The main reasons that this deluge of data is growing so fast are: (a) the development of efficient software and management systems that made available the storage and processing of large amount of data, (b) the increase of global internet population, (c) the increase of cloud-based services and platforms, (d) the evolution of mobile technology and most of all (e) the excessive use of the internet in everyday life, including social media applications.
In all modern societies, the storage and maintenance of historical data as also the knowledge extraction from databases have become a matter of great importance. This affects both the private and public sector, in each and every industry. Therefore, as technologies and methodologies for storing and processing large amount of data are constantly evolving, the need of extracting knowledge out of data becomes of great concern for data scientists.
So, what is actually Knowledge Discovery in Databases (KDD) and how is it compared to Data Mining (DM)?

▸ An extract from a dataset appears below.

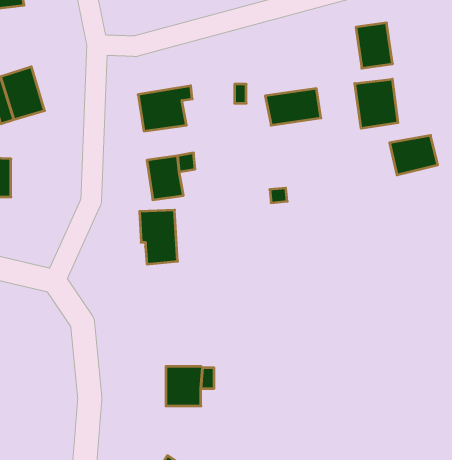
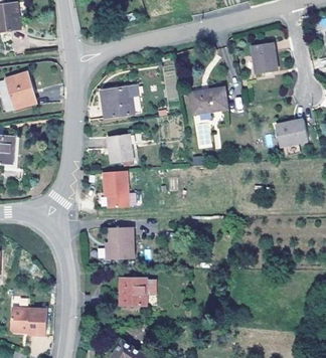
building: [355,79,398,128] -> none
building: none -> [109,227,133,259]
building: none -> [10,308,46,335]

KDD is described as an automatic, exploratory analysis and modelling of large data repositories. Thus, KDD is “the organised process of identifying valid, novel, useful, and understandable patterns from large and complex data sets“ (Maimon & Rokach, 2005). In addition to KDD process, Data Mining (DM) as a part of KDD process is a term coined to describe the process of sifting through large databases for interesting patterns and relationships. Although contemporary researchers tend to identify DM with KDD process, DM is more than the core of the KDD process, “involving the inferring of algorithms that explore the data, develop the model for understanding phenomena from the data, analysis and prediction and discover previously unknown patterns“ (Maimon & Rokach, 2005). Also, DM is referred to as the “non-trivial process of discovering interesting, implicit, and previously unknown knowledge from large databases” (Han, Kamber & Tung, 2001).
KDD process consists of five distinct stages: (a) data selection (also known as Data Extraction), (b) pre-processing,(c) transformation, (d) data mining and (e) evaluation.
One step before the data evaluation is data mining. In this step, the transformed data are being processed using data mining techniques, as executing clustering algorithms, to search for existing patterns. Thus, DM can be an extremely complex process, particularly when this process applies to large databases or big data.
As an overview, KDD process and data mining in particular have become extremely popular fields in computer science in the past 10 years. The evolution of database management systems and data visualisation software, their upcoming functionalities, the inter-connectivity among them and the rapidly increasing amount of data coming from several sources have made Knowledge Discovery in Databases (KDD) and data mining methodologies more important than ever.
- Han, J., Kamber, M., & Tung, A. K. H. Spatial Clustering Methods in Data Mining: A Survey (2001).
- Maimon, O., & Rokach, L. (2005). Decomposition methodology for knowledge discovery and data mining. Data mining and knowledge discovery handbook, 981-1003.